Cost-saving: Furloughs, pay cuts, hiring freezes
Unsure of what the immediate future will look like, IT companies are enacting cost reduction plans and realigning their teams.
Dell is implementing a global hiring freeze, reduction in consulting and contractor costs, global travel restrictions and a suspension of its 401(k) match plan.
HPE said it would enact pay cuts across the board, with the executive team taking the biggest reductions. CEO Antonio Neri also said HPE would reduce and realign the workforce as part of a cost reduction plan save more than $1 billion over three years.
Nutanix implemented two nonconsecutive weeks of furloughs for a quarter of its employees and cut executive team members’ salaries by 10%.

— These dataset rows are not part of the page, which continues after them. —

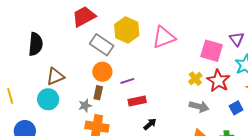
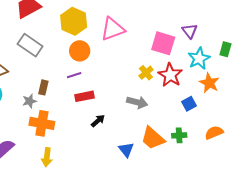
gray rectangle: (102, 45) -> (30, 45), moved
orange circle: (102, 72) -> (80, 51), moved
gray arrow: (199, 107) -> (137, 102), moved

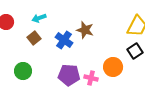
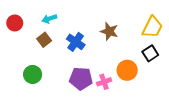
brown star: (85, 30) -> (109, 31), moved
pink cross: (91, 78) -> (104, 82), turned -32

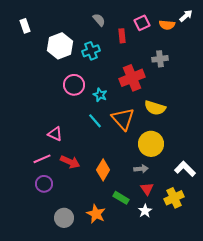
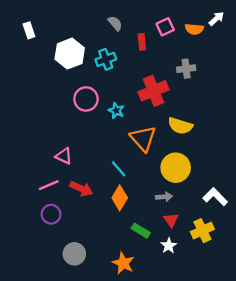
cyan line: (95, 121) -> (119, 169), moved
orange star: (96, 214) -> (123, 263), moved

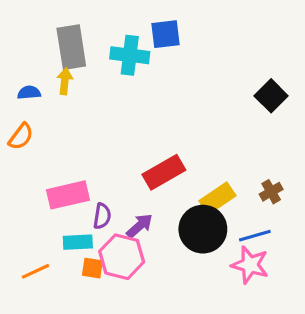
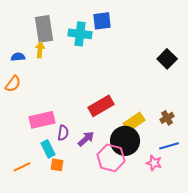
blue line: (255, 236) -> (169, 146), moved
cyan rectangle: (78, 242) -> (48, 149), turned 66
pink hexagon: (122, 257) -> (111, 158), moved
pink star: (250, 265) -> (154, 163), size x0.7

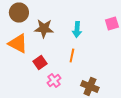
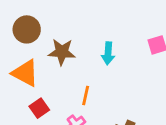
orange line: (72, 56) -> (86, 95), moved
red square: (40, 62) -> (39, 108), moved

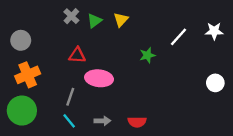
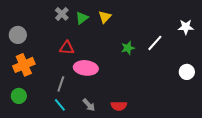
white line: (178, 37) -> (155, 43), moved
green circle: (22, 111) -> (19, 96), size x0.6
gray arrow: (102, 121) -> (89, 105), turned 48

Not all the vendors are reducing staff yet, though. NetApp CEO Kurian said the company reached its target goal of adding 200 primary sales reps, a quarter ahead of schedule.
Pure Storage’s Giancarlo said it’s his “personal mission” to avoid layoffs or furloughs through the rest of 2020, although the company did have layoffs — which he called a “rebalancing” — before COVID-19 hit. “We believe we’re going to be able to perform in such a way that we will not have layoffs or furloughs,” he said.
Despite the changes to the data storage market, one constant is data is growing in volume and important in business around the world.
“While we cannot predict when the world will return to normal, the enduring importance of data is clear,” Kurian said.